There’s no question that Justin Colorado killed his girlfriend outside a Flagstaff apartment complex in June 2020.
Instead, a Coconino County jury must decide whether his fatal shooting of 34-year-old Jessica Biakeddy was premeditated.
Opening arguments in Colorado's trial in Coconino County Superior Court began Friday, followed by the first batch of testimony accounts.
Prosecutors are urging jurors to convict the 31-year-old of premeditated first-degree murder, possession of a weapon by a prohibited person and drive-by shooting in connection with the death of Biakeddy.
Prosecutor Ammon Barker told the jury that Colorado made a conscious decision to fire at Biakeddy 10 times on the night of June 23, 2020. He told police he ultimately opted to shoot her the 10th and final time because he "didn't want her to suffer" — putting her down as one might do with an animal, Barker said.
People are also reading…
The defense says the shooting wasn't premeditated, but a drunken split-second reaction.
Whether the shooting was premeditated could make a tremendous difference for Colorado. Either way, he's going to prison, but whether the jury finds him guilty of first-degree murder will determine if he will ever have a possibility of parole.
Both Barker and defense attorney Jennifer Stock noted the couple's relationship was fraught. His past relationship with the mother of Colorado's child was a tense issue for the couple and they repeatedly fought about the same topic before making up again as they spent the day of June 23 together. Colorado took the day off work to visit Slide Rock State Park with Biakeddy. Colorado drank heavily throughout the day, Stock said, drinking beer before later switching to hard alcohol as the day progressed.
They continued to argue as they traveled to Flagstaff to visit Biakeddy's sister. Biakeddy went inside to have dinner with her sister and her niece and nephew while Colorado stayed in the car. She left the apartment multiple times, spending a few minutes with Colorado outside in the parking lot over the course of the evening before coming back inside.
Colorado stayed outside in the car the entire time, Stock said. He was upset, brooding over his separated family and his fraught relationship with Biakeddy. He kept drinking.
"He's in a dark place at this point," Stock said. "He's dark, he's drunk and he's angry."
Biakeddy eventually broke up with him that night and he began throwing her stuff out of the car, according to Stock. At some point, he attempted to go in for a hug goodbye and Biakeddy told Colorado to stay away from her. That's when he pulled out the gun. Biakeddy warned him she was going to call the police.
"He wants to intimidate her," Stock recounted for the court. "She says, '(Expletive) do it,' and bang, bang, bang, he does."
"He reacts and that's what it was — his reaction," she continued.
At least one witness saw the shooting and told police Colorado shot Biakeddy in the back as she ran away. He then shot her in the face as she lay on the asphalt screaming. He recounted the shooting in a confession to police, an audio recording of which was played for the jury.
"I shot close just to make sure she wasn't going to suffer," Colorado could be heard saying in the recording.
Barker said that was the moment Colorado decided to kill her — the moment of reflection before you kill someone, he told the jury.

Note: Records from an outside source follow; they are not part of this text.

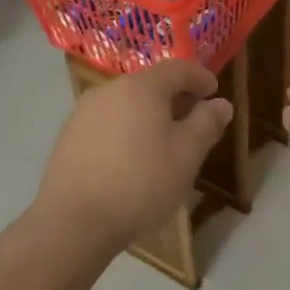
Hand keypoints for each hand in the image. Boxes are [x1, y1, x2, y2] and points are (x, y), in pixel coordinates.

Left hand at [34, 59, 233, 249]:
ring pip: (126, 105)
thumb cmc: (140, 183)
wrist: (74, 220)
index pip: (177, 69)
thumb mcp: (186, 156)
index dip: (199, 77)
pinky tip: (132, 159)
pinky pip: (107, 123)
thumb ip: (206, 124)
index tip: (214, 91)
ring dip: (149, 116)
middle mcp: (109, 90)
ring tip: (163, 144)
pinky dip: (126, 131)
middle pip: (150, 85)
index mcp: (141, 87)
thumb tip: (221, 104)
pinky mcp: (68, 137)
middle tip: (193, 121)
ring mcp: (84, 112)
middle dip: (175, 98)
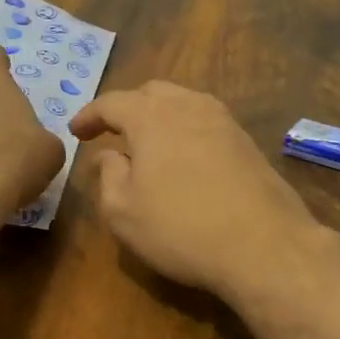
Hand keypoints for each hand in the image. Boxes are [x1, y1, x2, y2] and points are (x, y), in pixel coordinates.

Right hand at [69, 82, 322, 301]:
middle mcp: (189, 106)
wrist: (264, 245)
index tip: (76, 132)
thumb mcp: (123, 212)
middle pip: (151, 93)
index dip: (89, 116)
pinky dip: (186, 131)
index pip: (112, 103)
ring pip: (183, 103)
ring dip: (160, 117)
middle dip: (128, 109)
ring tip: (148, 145)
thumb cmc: (181, 228)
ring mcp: (224, 121)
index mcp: (151, 116)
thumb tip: (109, 155)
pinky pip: (206, 122)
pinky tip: (184, 159)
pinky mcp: (247, 141)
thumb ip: (108, 176)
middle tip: (113, 134)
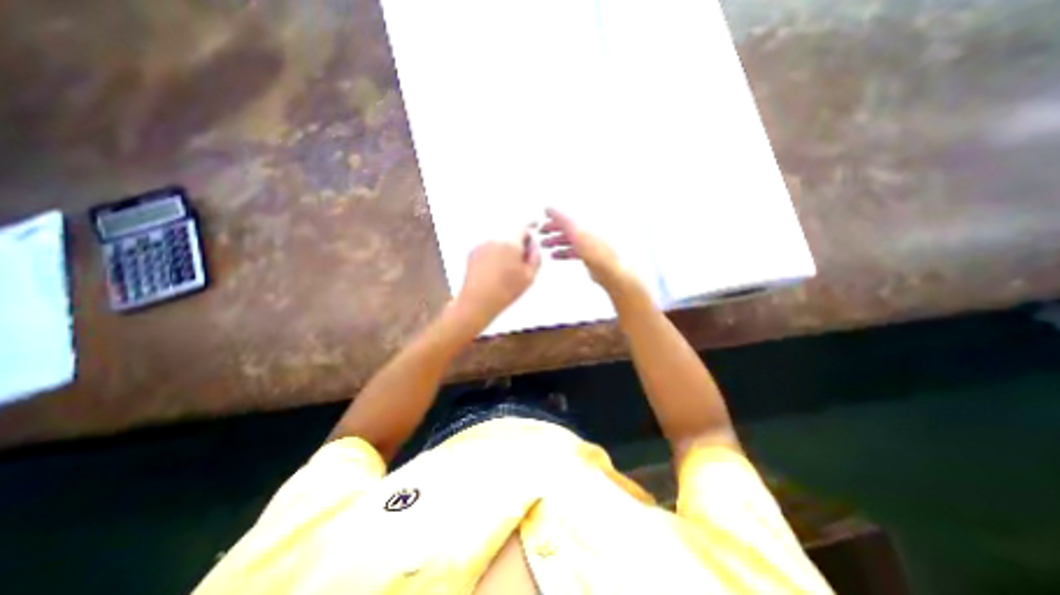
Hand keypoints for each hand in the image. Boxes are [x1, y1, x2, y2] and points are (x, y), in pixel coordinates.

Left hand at [455, 228, 540, 328]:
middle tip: (520, 263)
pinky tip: (495, 272)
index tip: (530, 248)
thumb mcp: (529, 277)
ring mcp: (482, 245)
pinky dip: (493, 255)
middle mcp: (495, 239)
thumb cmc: (504, 291)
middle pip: (510, 234)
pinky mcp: (473, 253)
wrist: (478, 301)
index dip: (529, 238)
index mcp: (511, 242)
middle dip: (517, 245)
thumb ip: (536, 258)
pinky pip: (488, 248)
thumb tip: (535, 249)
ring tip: (506, 271)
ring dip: (505, 250)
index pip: (524, 229)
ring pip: (499, 242)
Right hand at [542, 206, 632, 289]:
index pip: (569, 213)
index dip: (554, 216)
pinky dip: (563, 252)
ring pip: (570, 239)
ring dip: (556, 241)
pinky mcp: (590, 255)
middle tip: (541, 232)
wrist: (610, 270)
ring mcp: (590, 242)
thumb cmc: (598, 250)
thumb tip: (549, 207)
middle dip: (553, 229)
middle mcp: (590, 229)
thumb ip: (561, 217)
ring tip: (545, 244)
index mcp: (589, 219)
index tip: (543, 219)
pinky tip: (555, 255)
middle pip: (568, 226)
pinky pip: (573, 251)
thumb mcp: (575, 229)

That moment, according to Barker, is what made the killing premeditated.
The Coconino County medical examiner determined Biakeddy had 23 separate gunshot wounds, Barker said. He graphically recounted how the bullets passed through her body multiple times.

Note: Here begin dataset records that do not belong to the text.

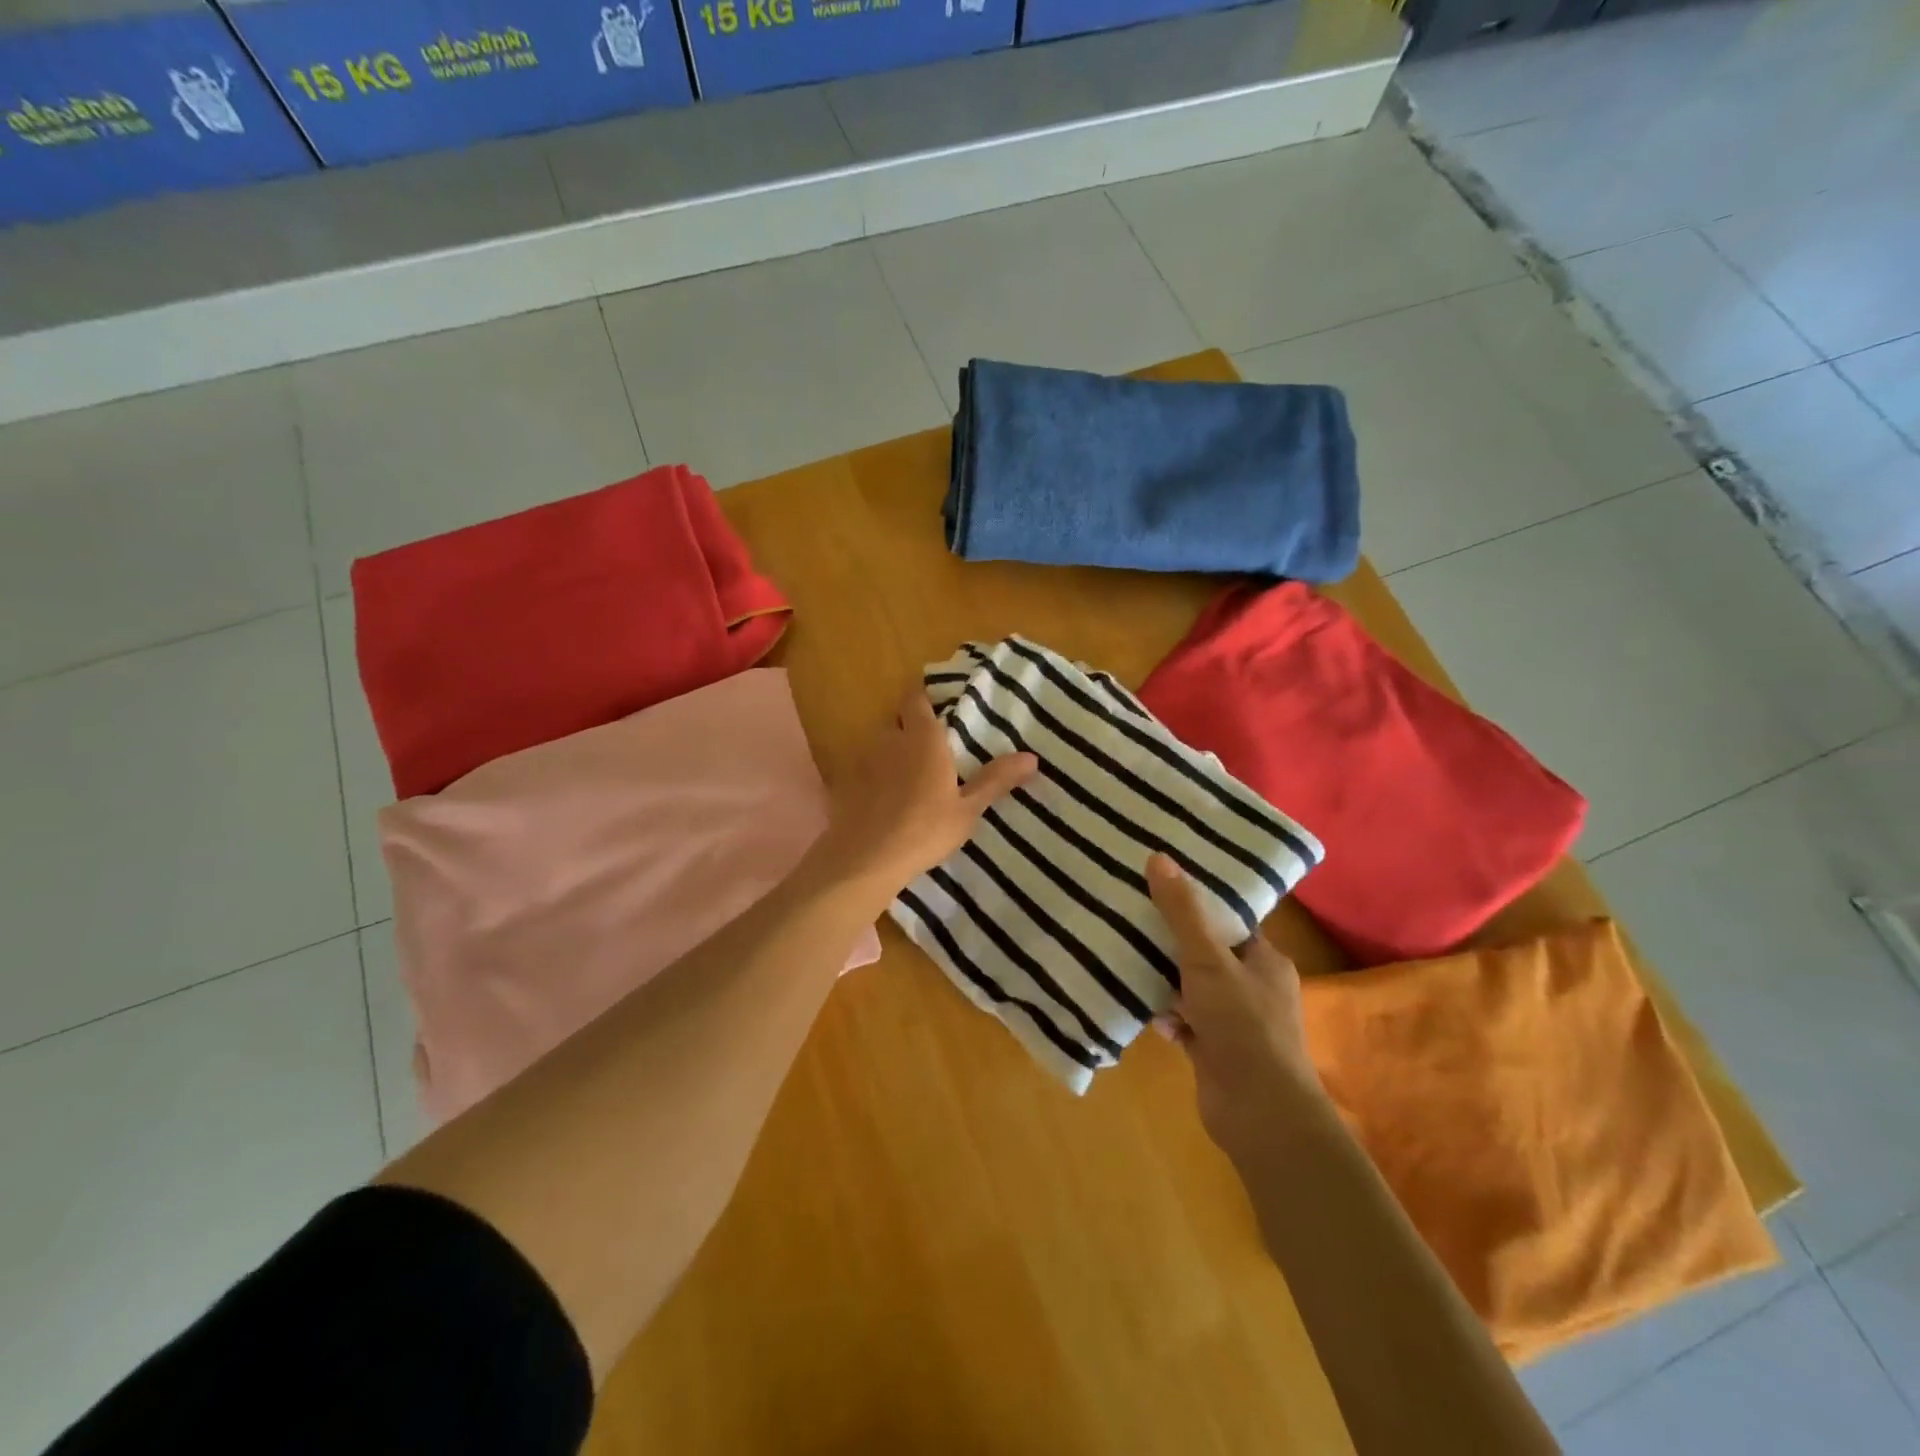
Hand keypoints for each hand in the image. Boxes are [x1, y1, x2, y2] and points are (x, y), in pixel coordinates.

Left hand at [820, 683, 1037, 899]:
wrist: (865, 860)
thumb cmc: (924, 830)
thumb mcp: (967, 809)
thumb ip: (995, 780)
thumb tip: (1031, 757)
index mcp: (922, 738)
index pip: (916, 699)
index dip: (923, 697)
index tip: (936, 704)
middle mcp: (889, 740)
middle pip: (897, 722)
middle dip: (909, 729)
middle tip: (930, 749)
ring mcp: (862, 761)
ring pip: (877, 746)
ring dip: (890, 754)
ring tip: (906, 777)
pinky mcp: (843, 784)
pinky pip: (861, 771)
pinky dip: (871, 778)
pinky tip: (880, 800)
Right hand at [1146, 854, 1323, 1156]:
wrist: (1260, 1113)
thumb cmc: (1242, 1024)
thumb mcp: (1207, 959)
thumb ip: (1182, 912)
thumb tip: (1159, 856)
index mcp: (1265, 961)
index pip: (1231, 922)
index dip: (1199, 905)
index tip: (1162, 887)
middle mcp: (1254, 989)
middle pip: (1208, 955)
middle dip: (1174, 943)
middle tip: (1133, 919)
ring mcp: (1235, 1023)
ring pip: (1193, 990)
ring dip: (1166, 982)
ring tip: (1127, 957)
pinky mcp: (1216, 1052)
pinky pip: (1185, 1024)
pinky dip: (1167, 1018)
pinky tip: (1144, 1012)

When police arrived on scene, Biakeddy was unconscious but still breathing. She died later at the Flagstaff Medical Center. Colorado sat stone-faced in his suit as Barker recounted the incidents of that night, but Biakeddy's family was clearly wrecked with emotion, sobbing as Barker recounted the details of her violent death.
Colorado then fled the scene and drove two hours to Kaibeto where he picked up the mother of his child and his daughter, Barker said. They later switched to her car after Colorado crashed his own. He allegedly confessed to killing Biakeddy to her and attempted to discard the gun used in the shooting. The woman eventually drove to a gas station and waited for police to arrive once Colorado fell asleep. The gun was later recovered and was a match for the one used to shoot Biakeddy.
Colorado confessed to Flagstaff police. He was still drunk during his first interaction with police, Stock said, detailing his slurred words and references to evil and the devil. He was sober by his next conversation with police, and Stock said he wanted to confess.
"It's a relief to tell them what happened," Stock said. "It's the least he could do."
The trial is scheduled to last a month.